#### Page ####

However, in the twenty-six years that passed between the two exhibitions, the venues changed slightly; the artworks travelled and were displayed in different compositions and contexts. Some works became world famous; others were forgotten. This discrepancy between the ‘original’ show and its reconstruction opens up several questions: what story did the first curator want to tell, and how do we experience the past exhibition in the present? What is the role of the archive in this process?

Figure 1. Installation view of ‘Summer Display of the Museum’s Collection’, curated by Rudi Fuchs, Van Abbemuseum, 1983.
Figure 1. Installation view of ‘Summer Display of the Museum’s Collection’, curated by Rudi Fuchs, Van Abbemuseum, 1983.

Understanding the influence of the directorship on the Van Abbemuseum vision and strategies through examining the archive, especially the director’s files that were used to reconstruct the exhibition, is one of the main points upon which I have based my research on personal and institutional archives at the museum. This practice seems to diverge from the one adopted for the restaging of ‘When Attitudes Become Form’ at Fondazione Prada in Venice in 2013, one of the most often cited examples for the cultural phenomenon of exhibition reconstructions. The goals and efforts made to reactivate ‘Summer Display’ seem to be less about understanding the ‘logical and creative identity’ of curators — as Germano Celant declared while curating, together with architect Rem Koolhaas and artist Thomas Demand, the reconstruction of Harald Szeemann’s 1969 most celebrated exhibition at the Kunsthalle in Bern — but instead about discretely revealing the logics of power and the non-objective value produced by the subject/curator/director.11 In fact, the restaging of ‘Summer Display’ served as a witness to the ideology of the museum as a public institution and a critical reflection on the positions adopted by the Van Abbemuseum throughout its history. By reconstructing the 1983 collection display, the Van Abbemuseum wanted to focus on the exhibition as an exhibition, in its performativity and repeatability, and, eventually, on the exhibition as a story and system of codes. Diana Franssen, former Curator of the Archive and Head of Research at the Van Abbemuseum, remarked that it was a way to actually engage with the past and the present on the same level and compare two directors that were equally contested.12

Figure 2. Installation view of ‘The Game and the Players’, curated by Christiane Berndes and Rudi Fuchs, Van Abbemuseum, 2009.
Figure 2. Installation view of ‘The Game and the Players’, curated by Christiane Berndes and Rudi Fuchs, Van Abbemuseum, 2009.

#### Data entries ####

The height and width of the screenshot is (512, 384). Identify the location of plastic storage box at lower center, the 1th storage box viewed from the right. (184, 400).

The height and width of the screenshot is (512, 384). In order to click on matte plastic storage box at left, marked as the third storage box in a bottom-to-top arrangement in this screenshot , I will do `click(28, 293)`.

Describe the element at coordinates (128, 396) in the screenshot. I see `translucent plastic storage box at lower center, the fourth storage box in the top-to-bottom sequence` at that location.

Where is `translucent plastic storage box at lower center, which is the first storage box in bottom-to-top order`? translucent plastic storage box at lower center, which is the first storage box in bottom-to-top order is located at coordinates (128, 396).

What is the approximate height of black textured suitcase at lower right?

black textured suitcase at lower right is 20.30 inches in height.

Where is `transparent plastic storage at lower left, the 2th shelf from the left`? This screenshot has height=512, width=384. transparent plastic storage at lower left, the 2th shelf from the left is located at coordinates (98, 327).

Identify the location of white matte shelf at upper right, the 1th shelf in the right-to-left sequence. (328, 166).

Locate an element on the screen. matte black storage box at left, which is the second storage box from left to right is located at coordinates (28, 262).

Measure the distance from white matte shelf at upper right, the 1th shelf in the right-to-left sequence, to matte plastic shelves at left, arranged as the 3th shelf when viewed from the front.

####

*What this task involves*.
Reproduce, word for word, everything from "However, in the" down to "in this process?" in the passage above on the Van Abbemuseum exhibitions.

*Problem solution*.
However, in the twenty-six years that passed between the two exhibitions, the venues changed slightly; the artworks travelled and were displayed in different compositions and contexts. Some works became world famous; others were forgotten. This discrepancy between the ‘original’ show and its reconstruction opens up several questions: what story did the first curator want to tell, and how do we experience the past exhibition in the present? What is the role of the archive in this process?